_What you need to do_
Each entry should be written out once more, exactly as given below.
•••••
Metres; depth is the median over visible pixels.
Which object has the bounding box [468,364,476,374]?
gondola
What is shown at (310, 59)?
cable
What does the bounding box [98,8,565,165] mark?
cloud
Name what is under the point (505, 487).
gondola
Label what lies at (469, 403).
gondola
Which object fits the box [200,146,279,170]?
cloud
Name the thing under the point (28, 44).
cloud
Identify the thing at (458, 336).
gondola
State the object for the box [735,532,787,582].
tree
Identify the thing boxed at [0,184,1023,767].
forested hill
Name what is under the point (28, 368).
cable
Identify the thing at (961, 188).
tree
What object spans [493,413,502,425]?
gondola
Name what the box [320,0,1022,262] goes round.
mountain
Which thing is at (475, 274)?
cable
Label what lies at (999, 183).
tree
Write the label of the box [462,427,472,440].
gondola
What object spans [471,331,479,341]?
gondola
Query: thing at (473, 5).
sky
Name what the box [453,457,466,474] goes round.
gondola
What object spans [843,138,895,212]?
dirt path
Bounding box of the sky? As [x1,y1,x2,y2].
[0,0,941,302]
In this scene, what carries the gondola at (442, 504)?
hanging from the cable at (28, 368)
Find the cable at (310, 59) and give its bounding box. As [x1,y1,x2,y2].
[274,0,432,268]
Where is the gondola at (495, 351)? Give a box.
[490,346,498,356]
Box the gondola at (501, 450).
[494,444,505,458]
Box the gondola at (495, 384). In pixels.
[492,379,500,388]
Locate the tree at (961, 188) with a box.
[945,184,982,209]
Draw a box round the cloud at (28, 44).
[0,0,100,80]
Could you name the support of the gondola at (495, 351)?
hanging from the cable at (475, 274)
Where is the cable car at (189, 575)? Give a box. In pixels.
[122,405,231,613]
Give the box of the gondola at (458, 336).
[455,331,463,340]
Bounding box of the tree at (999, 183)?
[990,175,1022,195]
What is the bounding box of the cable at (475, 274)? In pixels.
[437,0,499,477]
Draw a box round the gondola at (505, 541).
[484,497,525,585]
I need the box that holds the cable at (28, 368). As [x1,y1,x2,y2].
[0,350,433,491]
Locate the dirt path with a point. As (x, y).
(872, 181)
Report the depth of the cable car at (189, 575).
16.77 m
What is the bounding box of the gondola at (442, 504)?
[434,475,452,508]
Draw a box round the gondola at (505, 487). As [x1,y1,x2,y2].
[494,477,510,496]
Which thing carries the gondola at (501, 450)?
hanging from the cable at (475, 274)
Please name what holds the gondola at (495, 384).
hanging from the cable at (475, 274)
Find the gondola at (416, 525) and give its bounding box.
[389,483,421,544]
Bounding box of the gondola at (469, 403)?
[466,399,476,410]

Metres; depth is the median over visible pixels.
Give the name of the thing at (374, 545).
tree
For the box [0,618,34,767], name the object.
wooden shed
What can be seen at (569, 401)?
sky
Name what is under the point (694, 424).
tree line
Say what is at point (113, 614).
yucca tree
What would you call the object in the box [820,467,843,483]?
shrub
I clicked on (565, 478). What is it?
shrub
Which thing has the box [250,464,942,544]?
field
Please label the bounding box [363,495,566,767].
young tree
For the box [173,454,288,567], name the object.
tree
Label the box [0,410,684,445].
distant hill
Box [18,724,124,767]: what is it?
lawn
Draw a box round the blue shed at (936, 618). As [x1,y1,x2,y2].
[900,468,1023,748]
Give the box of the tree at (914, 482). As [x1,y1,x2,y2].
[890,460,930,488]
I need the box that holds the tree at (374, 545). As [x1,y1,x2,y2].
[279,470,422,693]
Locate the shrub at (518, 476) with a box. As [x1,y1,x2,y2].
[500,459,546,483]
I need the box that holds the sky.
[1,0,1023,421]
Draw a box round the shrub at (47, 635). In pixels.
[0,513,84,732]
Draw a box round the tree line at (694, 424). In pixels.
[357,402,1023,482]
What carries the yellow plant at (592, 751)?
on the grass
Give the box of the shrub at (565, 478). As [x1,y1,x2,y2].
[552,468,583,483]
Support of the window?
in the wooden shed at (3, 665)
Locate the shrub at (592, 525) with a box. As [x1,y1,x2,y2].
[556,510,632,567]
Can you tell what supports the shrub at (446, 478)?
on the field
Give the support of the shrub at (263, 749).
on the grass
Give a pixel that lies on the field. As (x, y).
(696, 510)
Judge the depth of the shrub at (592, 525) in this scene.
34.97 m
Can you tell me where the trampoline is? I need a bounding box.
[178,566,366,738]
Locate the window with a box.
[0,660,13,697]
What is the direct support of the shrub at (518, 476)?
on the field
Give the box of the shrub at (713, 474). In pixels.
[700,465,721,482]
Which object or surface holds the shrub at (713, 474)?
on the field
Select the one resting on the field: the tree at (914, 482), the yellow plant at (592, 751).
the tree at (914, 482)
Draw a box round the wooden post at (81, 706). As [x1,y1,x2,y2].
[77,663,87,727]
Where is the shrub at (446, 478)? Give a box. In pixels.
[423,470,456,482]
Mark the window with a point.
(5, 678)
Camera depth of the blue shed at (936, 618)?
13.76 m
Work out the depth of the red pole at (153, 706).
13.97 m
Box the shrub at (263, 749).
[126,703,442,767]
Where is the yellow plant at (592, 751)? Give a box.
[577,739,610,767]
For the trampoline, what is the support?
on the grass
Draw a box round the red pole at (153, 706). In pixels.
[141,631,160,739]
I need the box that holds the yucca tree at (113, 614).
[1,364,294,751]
•••••
_Solution below_
Metres; depth is the median over visible pixels.
Which object has the bounding box [468,364,476,374]?
gondola
What is shown at (310, 59)?
cable
What does the bounding box [98,8,565,165] mark?
cloud
Name what is under the point (505, 487).
gondola
Label what lies at (469, 403).
gondola
Which object fits the box [200,146,279,170]?
cloud
Name the thing under the point (28, 44).
cloud
Identify the thing at (458, 336).
gondola
State the object for the box [735,532,787,582].
tree
Identify the thing boxed at [0,184,1023,767].
forested hill
Name what is under the point (28, 368).
cable
Identify the thing at (961, 188).
tree
What object spans [493,413,502,425]?
gondola
Name what the box [320,0,1022,262] goes round.
mountain
Which thing is at (475, 274)?
cable
Label what lies at (999, 183).
tree
Write the label of the box [462,427,472,440].
gondola
What object spans [471,331,479,341]?
gondola
Query: thing at (473, 5).
sky
Name what the box [453,457,466,474] goes round.
gondola
What object spans [843,138,895,212]?
dirt path
Bounding box of the sky? As [x1,y1,x2,y2].
[0,0,941,302]
In this scene, what carries the gondola at (442, 504)?
hanging from the cable at (28, 368)
Find the cable at (310, 59) and give its bounding box. As [x1,y1,x2,y2].
[274,0,432,268]
Where is the gondola at (495, 351)? Give a box.
[490,346,498,356]
Box the gondola at (501, 450).
[494,444,505,458]
Box the gondola at (495, 384). In pixels.
[492,379,500,388]
Locate the tree at (961, 188) with a box.
[945,184,982,209]
Draw a box round the cloud at (28, 44).
[0,0,100,80]
Could you name the support of the gondola at (495, 351)?
hanging from the cable at (475, 274)
Where is the cable car at (189, 575)? Give a box. In pixels.
[122,405,231,613]
Give the box of the gondola at (458, 336).
[455,331,463,340]
Bounding box of the tree at (999, 183)?
[990,175,1022,195]
What is the bounding box of the cable at (475, 274)? In pixels.
[437,0,499,477]
Draw a box round the gondola at (505, 541).
[484,497,525,585]
I need the box that holds the cable at (28, 368). As [x1,y1,x2,y2].
[0,350,433,491]
Locate the dirt path with a point. As (x, y).
(872, 181)
Report the depth of the cable car at (189, 575).
16.77 m
What is the bounding box of the gondola at (442, 504)?
[434,475,452,508]
Draw a box round the gondola at (505, 487). As [x1,y1,x2,y2].
[494,477,510,496]
Which thing carries the gondola at (501, 450)?
hanging from the cable at (475, 274)
Please name what holds the gondola at (495, 384).
hanging from the cable at (475, 274)
Find the gondola at (416, 525) and give its bounding box.
[389,483,421,544]
Bounding box of the gondola at (469, 403)?
[466,399,476,410]

Metres; depth is the median over visible pixels.
Give the name of the thing at (374, 545).
tree
For the box [0,618,34,767], name the object.
wooden shed
What can be seen at (569, 401)?
sky
Name what is under the point (694, 424).
tree line
Say what is at point (113, 614).
yucca tree
What would you call the object in the box [820,467,843,483]?
shrub
I clicked on (565, 478). What is it?
shrub
Which thing has the box [250,464,942,544]?
field
Please label the bounding box [363,495,566,767].
young tree
For the box [173,454,288,567], name the object.
tree
Label the box [0,410,684,445].
distant hill
Box [18,724,124,767]: what is it?
lawn
Draw a box round the blue shed at (936, 618). As [x1,y1,x2,y2].
[900,468,1023,748]
Give the box of the tree at (914, 482). As [x1,y1,x2,y2].
[890,460,930,488]
I need the box that holds the tree at (374, 545). As [x1,y1,x2,y2].
[279,470,422,693]
Locate the shrub at (518, 476) with a box. As [x1,y1,x2,y2].
[500,459,546,483]
I need the box that holds the sky.
[1,0,1023,421]
Draw a box round the shrub at (47, 635). In pixels.
[0,513,84,732]
Draw a box round the tree line at (694, 424). In pixels.
[357,402,1023,482]
What carries the yellow plant at (592, 751)?
on the grass
Give the box of the shrub at (565, 478). As [x1,y1,x2,y2].
[552,468,583,483]
Support of the window?
in the wooden shed at (3, 665)
Locate the shrub at (592, 525) with a box. As [x1,y1,x2,y2].
[556,510,632,567]
Can you tell what supports the shrub at (446, 478)?
on the field
Give the support of the shrub at (263, 749).
on the grass
Give a pixel that lies on the field. As (x, y).
(696, 510)
Judge the depth of the shrub at (592, 525) in this scene.
34.97 m
Can you tell me where the trampoline is? I need a bounding box.
[178,566,366,738]
Locate the window with a box.
[0,660,13,697]
What is the direct support of the shrub at (518, 476)?
on the field
Give the box of the shrub at (713, 474). In pixels.
[700,465,721,482]
Which object or surface holds the shrub at (713, 474)?
on the field
Select the one resting on the field: the tree at (914, 482), the yellow plant at (592, 751).
the tree at (914, 482)
Draw a box round the wooden post at (81, 706). As [x1,y1,x2,y2].
[77,663,87,727]
Where is the shrub at (446, 478)? Give a box. In pixels.
[423,470,456,482]
Mark the window with a point.
(5, 678)
Camera depth of the blue shed at (936, 618)?
13.76 m
Work out the depth of the red pole at (153, 706).
13.97 m
Box the shrub at (263, 749).
[126,703,442,767]
Where is the yellow plant at (592, 751)? Give a box.
[577,739,610,767]
For the trampoline, what is the support?
on the grass
Draw a box round the red pole at (153, 706). In pixels.
[141,631,160,739]
I need the box that holds the yucca tree at (113, 614).
[1,364,294,751]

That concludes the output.